(Collected data entries)
================

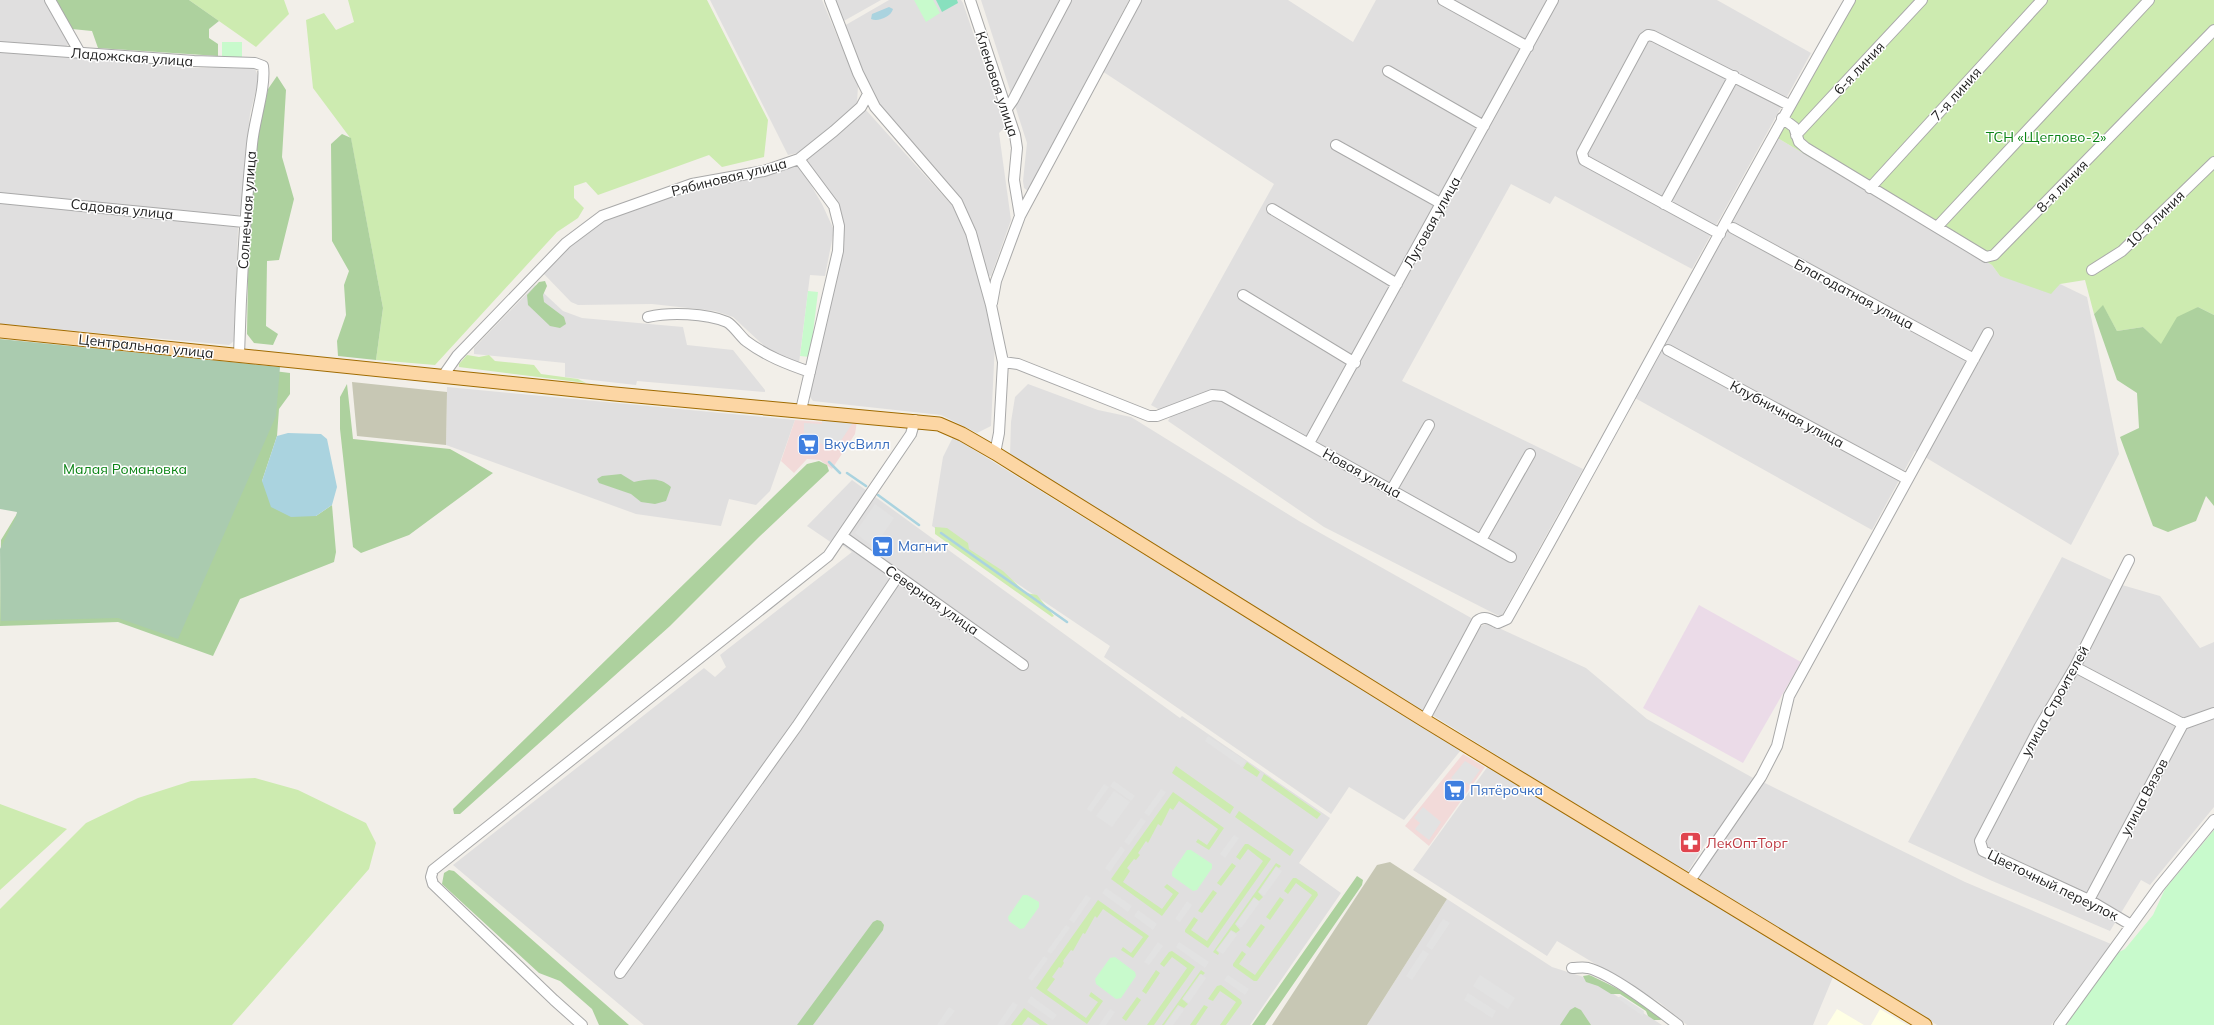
<svg xmlns="http://www.w3.org/2000/svg" width="2214" height="1025" viewBox="0 0 2214 1025" font-family="Mulish,sans-serif">
<style>
.residential{fill:#e0dfdf}
.commercial{fill:#f2dad9}
.industrial{fill:#ebdbe8}
.education{fill:#ffffe5}
.construction{fill:#c7c7b4}
.grass{fill:#cdebb0}
.forest{fill:#add19e}
.cemetery{fill:#aacbaf}
.park{fill:#c8facc}
.pitch{fill:#88e0be}
.parking{fill:#e2e2e2}
.water{fill:#aad3df}
.lines{fill:none;stroke-linecap:round;stroke-linejoin:round}
.stream{stroke:#aad3df;stroke-width:2.5}
.minor-casing{stroke:#a9a9a9;stroke-width:12}
.major-casing{stroke:#a06b00;stroke-width:15}
.minor{stroke:#fff;stroke-width:10}
.major{stroke:#fcd6a4;stroke-width:13}
.labels{text-anchor:middle;stroke-width:3;stroke-linejoin:round;paint-order:stroke}
.street-label{font-size:14px;fill:#222;stroke:#fff}
.park-label{font-size:14px;fill:#0c8416;stroke:#fff}
.shop-label{font-size:14px;fill:#366cbe;stroke:#fff;text-anchor:start}
.health-label{font-size:14px;fill:#be3a42;stroke:#fff;text-anchor:start}
</style>
<rect width="100%" height="100%" fill="#f2efe9"/>
<path class="residential" d="M0 0H47L71 42 64 48 0 44Z
M710 0H822L858 86 857 103 842 121 802 152 788 155Z
M833 0H881L842 22Z
M889 0H961L963 3 1005 127 999 133 1011 220 991 276 987 275 976 232 960 199 882 108 872 91 844 26Z
M981 0H1129L1028 191 1024 188 1023 181 1027 143Z
M1140 0H1288L1353 42 1376 0H1717L1811 53 1692 269 1555 196 1550 204 1511 184 1402 381 1583 469 1501 617 1324 527 1168 421 1171 416 1151 405 1274 184 1102 71Z
M0 51 194 68 246 66 255 69 259 78 250 114 240 214 237 217 0 195Z
M866 110 957 211 967 235 995 342 991 426 977 433 941 415 813 401 808 394 843 228 803 161Z
M1776 137 1992 265 2000 276 2060 284 2087 297 2119 454 2071 545 1915 451 1872 530 1635 398Z
M798 163 822 204 834 230 825 276 810 275 799 363 775 356 733 317 715 311 652 304 578 305 571 302 543 273 585 230 610 215 694 186Z
M0 202 237 225 238 228 234 341 229 345 0 324Z
M535 285 563 311 582 318 683 327 687 345 733 350 765 390V392L637 381 636 385 565 377V363L474 354V348Z
M1028 384 1098 410 1131 417 1299 521 1473 619 1424 712 1010 455 1011 422 1015 397Z
M447 387 795 420 770 491 756 505 729 499 721 526 636 514 446 445Z
M953 437 1461 750 1404 820 1349 787 1331 814 1104 657 1110 646 932 526 943 457Z
M852 480 1180 718 1182 716 1330 818 1299 863 1341 893 1250 1025H644L453 865 704 668 715 677 726 667 720 655 852 552 842 545 832 543 807 526Z
M2062 557 2122 585 2160 596 2200 648 2214 642V807L2150 885 2141 880 2110 931 1990 880 1908 842Z
M1488 623 1586 668 1647 719 1755 779 1714 840 1709 838 1687 873 1432 715 1477 628Z
M1488 766 1833 977 1813 1025H1687L1659 1002 1557 941 1547 956 1413 870Z
M1763 782 1965 882 2111 944 2051 1025H1937L1697 880Z
M1447 899 1552 967 1590 979 1662 1025H1367Z"/>
<path class="commercial" d="M822 418 857 421 855 434 832 469 820 460 807 459 794 473 781 461 795 420 822 422Z
M1463 754 1485 767 1429 846 1405 826Z"/>
<path class="industrial" d="M1699 605 1801 662 1743 763 1643 708Z"/>
<path class="education" d="M1837 1009 1864 1025H1827Z
M1880 1009 1907 1025H1871Z"/>
<path class="construction" d="M352 382 447 392 446 445 357 436Z
M1390 862 1447 899 1367 1025H1272L1377 865Z"/>
<path class="grass" d="M189 0H284L289 14 256 47Z
M348 0H707L768 120 764 157 722 167 709 155 598 195 586 182 574 186V198L584 208 578 218 557 232 435 365 376 360 383 308 351 139 313 88 306 20 324 13 336 30 354 22Z
M1854 0H2214V315L2198 307 2161 345 2143 327 2117 331 2103 306 2094 314 2085 280 2060 284 2051 294 2000 276 1992 265 1776 137Z
M467 355 479 357 489 355 495 361 534 365 541 374 578 379 586 383 459 367V364Z
M935 527 947 528 968 543 969 549 1003 571 1026 593 1037 595 1054 616 1052 617 935 534Z
M1247 762 1260 772 1257 777 1243 768Z
M1176 766 1234 807 1230 814 1172 773Z
M1264 774 1321 814 1317 819 1261 780Z
M255 778 298 790 366 823 376 843 369 869 232 1025H0V909L86 823 138 798 191 781Z
M1173 792 1224 828 1209 850 1196 842 1198 839 1207 845 1218 829 1179 801 1173 810 1170 808 1161 826 1158 824 1148 843 1146 841 1138 853 1140 855 1136 860 1134 859 1127 868 1130 871 1123 882 1162 909 1173 894 1164 887 1167 884 1179 893 1162 916 1111 879Z
M0 804 67 829 0 890Z
M1239 811 1294 850 1290 856 1235 817Z
M1245 844H1248L1271 859 1208 948 1185 932V930L1194 917 1198 920 1191 930 1207 941 1263 861 1248 849 1240 860 1236 857Z
M1232 863 1236 866 1221 886 1217 883Z
M1276 863 1281 866 1279 868 1276 866 1258 892 1263 897 1259 901 1254 897 1235 924 1240 930 1236 933 1231 930 1216 950 1219 953 1218 955 1213 952Z
M1293 878H1296L1317 892 1318 895 1257 981H1254L1233 966V964L1242 951 1246 954 1239 964 1255 975 1312 895 1296 883 1288 894 1284 891Z
M1213 890 1217 893 1202 913 1198 911Z
M1280 897 1284 900 1270 920 1266 917Z
M1098 900 1149 936 1133 958 1121 950 1123 947 1131 953 1143 937 1103 909 1097 918 1095 916 1085 934 1083 933 1073 951 1071 950 1063 961 1064 963 1061 968 1059 967 1052 977 1055 979 1047 990 1086 1018 1098 1002 1089 996 1091 992 1103 1001 1087 1024 1036 988Z
M1261 924 1265 927 1250 948 1246 945Z
M1172 951 1195 967 1154 1025H1147L1187 968 1172 957 1164 967 1160 964 1169 952Z
M1156 970 1160 973 1146 994 1142 991Z
M1201 970 1205 973 1203 975 1200 974 1182 999 1188 1004 1184 1008 1178 1005 1164 1025H1162Z
M1221 985 1241 1000 1242 1003 1226 1025H1220L1236 1002 1220 991 1213 1001 1208 999 1217 986Z
M1137 997 1141 1000 1126 1021 1122 1018Z
M1204 1005 1208 1007 1196 1025H1190Z
M1024 1008 1048 1025H1040L1028 1017 1022 1025H1011Z"/>
<path class="forest" d="M56 0H189L219 21 209 29V38L218 44V56L98 48 92 31 72 29Z
M277 76 286 90 282 157 294 199 279 260 267 261 266 326 278 334 273 345 254 343 247 334 249 225 257 140 268 89Z
M342 134 351 138 383 308 376 360 338 356 337 341 346 315 344 285 349 271 332 241 331 144Z
M545 281 547 286 543 295 544 302 564 317 566 324 560 328 550 326 528 305 527 295 539 282Z
M2103 305 2117 331 2143 327 2161 344 2177 317 2198 307 2214 315V506L2206 496 2196 521 2168 532 2153 526 2120 437 2139 428 2137 393 2117 380 2094 314Z
M241 367 290 373V394L279 409 277 436 262 481 316 516 332 505 336 552 334 562 240 599 213 656 118 622 0 626 1 540 35 484Z
M347 384 353 439 450 449 493 473 409 535 361 553 353 547 340 429V397Z
M819 461 827 465 829 471 759 537 670 626 460 814H454L453 809 807 464Z
M621 474 634 482C648 479 660 477 671 487L666 501 655 504 641 502 631 494 599 483 597 479 602 476Z
M449 870 454 871 629 1025H599L592 1009 560 981 539 973 442 884 444 873Z
M1357 876 1363 880 1362 885 1265 1025H1252Z
M877 920 881 921 884 925 883 930 813 1025H797L873 922Z
M1589 975C1602 980 1657 1008 1661 1020H1654L1648 1016 1646 1011 1620 994H1611L1598 986 1586 982 1583 976Z
M1575 1007 1581 1010 1591 1025H1560L1570 1010Z"/>
<path class="cemetery" d="M0 339 280 367 276 416 178 639 118 618 1 621 0 549 16 517 17 512 0 509Z"/>
<path class="park" d="M914 0H933L940 13 926 22Z
M222 42H242V58H222Z
M808 291 818 292 810 357 800 356Z
M2214 830V1025H2064L2115 954 2125 949 2153 915 2165 889Z
M1187 850H1191L1212 864V868L1197 890 1193 891 1172 876V872Z
M1023 895H1027L1039 902V907L1024 928 1020 929 1009 921 1008 917Z
M1115 957 1135 972 1136 976 1121 998 1116 999 1096 984 1095 979 1110 958Z"/>
<path class="pitch" d="M936 0H957L958 3 942 12Z"/>
<path class="parking" d="M822 419 854 421 836 448H827L809 434 804 433V423L822 424Z
M875 504 894 518 874 547 855 533Z
M1208 736 1246 761 1242 767 1205 741Z
M1465 761 1480 770 1469 785 1466 782 1464 785 1458 780 1456 782 1451 778Z
M1114 781 1135 796 1131 801 1110 786Z
M1104 784 1109 787 1091 812 1087 809Z
M1161 789 1166 792 1149 816 1144 813Z
M1114 791 1130 802 1112 827 1096 816Z
M1423 807 1441 822 1429 840 1415 829 1420 823 1414 818Z
M1141 818 1146 821 1129 845 1124 842Z
M1234 835 1239 838 1225 858 1220 854Z
M1121 846 1125 850 1110 872 1105 868Z
M1276 867 1282 871 1264 896 1259 892Z
M1106 888 1132 906 1128 912 1102 893Z
M1086 895 1091 898 1074 923 1069 920Z
M1254 898 1260 902 1241 928 1236 924Z
M1187 901 1192 905 1180 922 1175 919Z
M1138 910 1157 924 1153 930 1134 916Z
M1443 919 1450 923 1432 950 1426 946Z
M1066 925 1070 928 1051 954 1047 951Z
M1231 931 1237 935 1223 954 1217 950Z
M1158 942 1163 946 1149 965 1144 962Z
M1179 942 1209 962 1205 968 1176 947Z
M1423 950 1429 954 1412 980 1406 976Z
M1044 956 1048 959 1032 981 1028 978Z
M1201 974 1206 978 1189 1003 1183 999Z
M1228 975 1249 989 1245 995 1224 980Z
M1480 975 1515 998 1508 1009 1473 986Z
M1468 993 1496 1011 1492 1018 1464 1000Z
M1031 996 1057 1015 1053 1020 1027 1002Z
M1621 996 1644 1011 1643 1016 1617 998Z
M1013 1002 1018 1005 1004 1025H997Z
M1179 1006 1184 1010 1173 1025H1165Z
M949 1007 955 1011 944 1025H937Z
M1110 1009 1115 1012 1106 1025H1099Z"/>
<path class="water" d="M889 7 893 9C891 17 878 22 871 19L872 14Z
M288 433 321 434 327 439 337 487 332 505 316 516 291 517 271 507 262 481 277 436Z"/>
<g class="lines">
<path class="stream" d="M829 462 840 473
M847 473 866 486
M878 495 919 525
M941 533 1067 622"/>
<defs>
<path id="minor" d="M50 0 80 53
M830 0 858 73 875 107 957 202 971 233 991 305 1003 362 999 433 995 453
M970 0 1015 135 1017 148 1014 180 1020 216
M1443 0 1528 47
M0 47 194 61 255 63 263 66C266 87 254 121 252 144 245 215 241 285 239 355
M1388 71 1484 126
M1006 110 1013 100 1066 0
M1782 118 1794 127 1799 142 1806 148 1986 257 1994 255 2214 30
M1796 135 1922 0
M1336 145 1442 204
M799 159 834 206 839 226 838 251 801 410
M1870 188 2042 0
M0 198 244 222
M1664 204 1734 76
M1272 209 1397 284
M1937 227 2149 0
M1733 228 1974 359
M1720 234 1584 160 1582 153 1644 38 1648 35 1653 36 1789 105
M2092 270 2122 251 2214 162
M1243 295 1355 363
M992 303 996 281 1020 216 1136 0
M648 317C669 312 706 313 727 322 734 326 740 336 746 341 766 356 787 364 810 372
M1668 350 1907 479
M1003 362 1018 364 1149 416H1157L1212 395 1223 396 1511 557
M443 376 457 356 566 243 602 216 692 184 764 171 799 159 834 131 861 107 868 94
M1309 443 1553 0
M1392 489 1429 425
M842 536 1023 665
M1481 540 1530 454
M2129 560 2075 667 2040 726 1980 841 1983 851 2089 900 2131 925
M2075 667 2183 724
M1424 720 1477 621C1484 615 1490 619 1498 623L1507 619C1623 414 1732 205 1850 0
M1689 882 1761 777 1777 746 1789 696 1988 333
M2089 900 2183 724 2214 713
M1572 968C1577 968 1583 967 1588 968 1612 974 1657 1009 1678 1025
M620 973 797 726 898 576
M582 1025 554 1000 433 884 431 877 433 870 828 556 911 434 915 420
M2059 1025 2159 887 2214 820"/>
<path id="major" d="M0 331 615 394 939 424 962 434 995 453 1424 720 1925 1025"/>
</defs>
<use href="#minor" class="minor-casing"/>
<use href="#major" class="major-casing"/>
<use href="#minor" class="minor"/>
<use href="#major" class="major"/>
</g>
<defs>
<symbol id="supermarket-square" viewBox="-11 -11 22 22"><rect x="-9" y="-9" width="18" height="18" rx="4" fill="#3f7fe0" stroke="#fff"/><path d="M-6-5.5h2.5l.6 2H6L4.5 2H-2.5L-4.4-4H-6ZM-1.5 3.2a1.3 1.3 0 1 0 .1 0ZM3 3.2a1.3 1.3 0 1 0 .1 0Z" fill="#fff"/></symbol>
<symbol id="pharmacy-square" viewBox="-11 -11 22 22"><rect x="-9" y="-9" width="18" height="18" rx="4" fill="#e0444e" stroke="#fff"/><path d="M-2-6h4v4h4v4h-4v4h-4v-4h-4v-4h4Z" fill="#fff"/></symbol>
</defs>
<g fill-rule="evenodd">
<use href="#supermarket-square" x="796" y="432" width="25" height="25"/>
<use href="#supermarket-square" x="870" y="534" width="25" height="25"/>
<use href="#supermarket-square" x="1442" y="778" width="25" height="25"/>
<use href="#pharmacy-square" x="1678" y="830" width="25" height="25"/>
</g>
<g class="labels">
<g class="street-label">
<text transform="translate(132 57) rotate(4)" y="5">Ладожская улица</text>
<text transform="translate(1859 68) rotate(-47)" y="5">6-я линия</text>
<text transform="translate(997 84) rotate(72)" y="5">Кленовая улица</text>
<text transform="translate(1956 94) rotate(-48)" y="5">7-я линия</text>
<text transform="translate(729 177) rotate(-14)" y="5">Рябиновая улица</text>
<text transform="translate(2062 186) rotate(-46)" y="5">8-я линия</text>
<text transform="translate(122 209) rotate(6)" y="5">Садовая улица</text>
<text transform="translate(247 210) rotate(-86)" y="5">Солнечная улица</text>
<text transform="translate(2155 219) rotate(-44)" y="5">10-я линия</text>
<text transform="translate(1432 222) rotate(-61)" y="5">Луговая улица</text>
<text transform="translate(1854 294) rotate(28)" y="5">Благодатная улица</text>
<text transform="translate(146 346) rotate(6)" y="5">Центральная улица</text>
<text transform="translate(1787 414) rotate(28)" y="5">Клубничная улица</text>
<text transform="translate(1362 473) rotate(29)" y="5">Новая улица</text>
<text transform="translate(932 600) rotate(35)" y="5">Северная улица</text>
<text transform="translate(2055 701) rotate(-61)" y="5">улица Строителей</text>
<text transform="translate(2144 797) rotate(-62)" y="5">улица Вязов</text>
<text transform="translate(2053 885) rotate(26)" y="5">Цветочный переулок</text>
</g>
<g class="park-label">
<text x="2046" y="142">ТСН «Щеглово-2»</text>
<text x="125" y="474">Малая Романовка</text>
</g>
<g class="shop-label">
<text x="824" y="449">ВкусВилл</text>
<text x="898" y="551">Магнит</text>
<text x="1470" y="795">Пятёрочка</text>
</g>
<g class="health-label">
<text x="1706" y="848">ЛекОптТорг</text>
</g>
</g>
</svg>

================

TASK DIRECTIONS: One stretch of the lines above is wanted, from the line that contains "M1668 350 1907 479" through the line that contains "M2059 1025 2159". Output it exactly.

FINAL ANSWER:
M1668 350 1907 479
M1003 362 1018 364 1149 416H1157L1212 395 1223 396 1511 557
M443 376 457 356 566 243 602 216 692 184 764 171 799 159 834 131 861 107 868 94
M1309 443 1553 0
M1392 489 1429 425
M842 536 1023 665
M1481 540 1530 454
M2129 560 2075 667 2040 726 1980 841 1983 851 2089 900 2131 925
M2075 667 2183 724
M1424 720 1477 621C1484 615 1490 619 1498 623L1507 619C1623 414 1732 205 1850 0
M1689 882 1761 777 1777 746 1789 696 1988 333
M2089 900 2183 724 2214 713
M1572 968C1577 968 1583 967 1588 968 1612 974 1657 1009 1678 1025
M620 973 797 726 898 576
M582 1025 554 1000 433 884 431 877 433 870 828 556 911 434 915 420
M2059 1025 2159 887 2214 820"/>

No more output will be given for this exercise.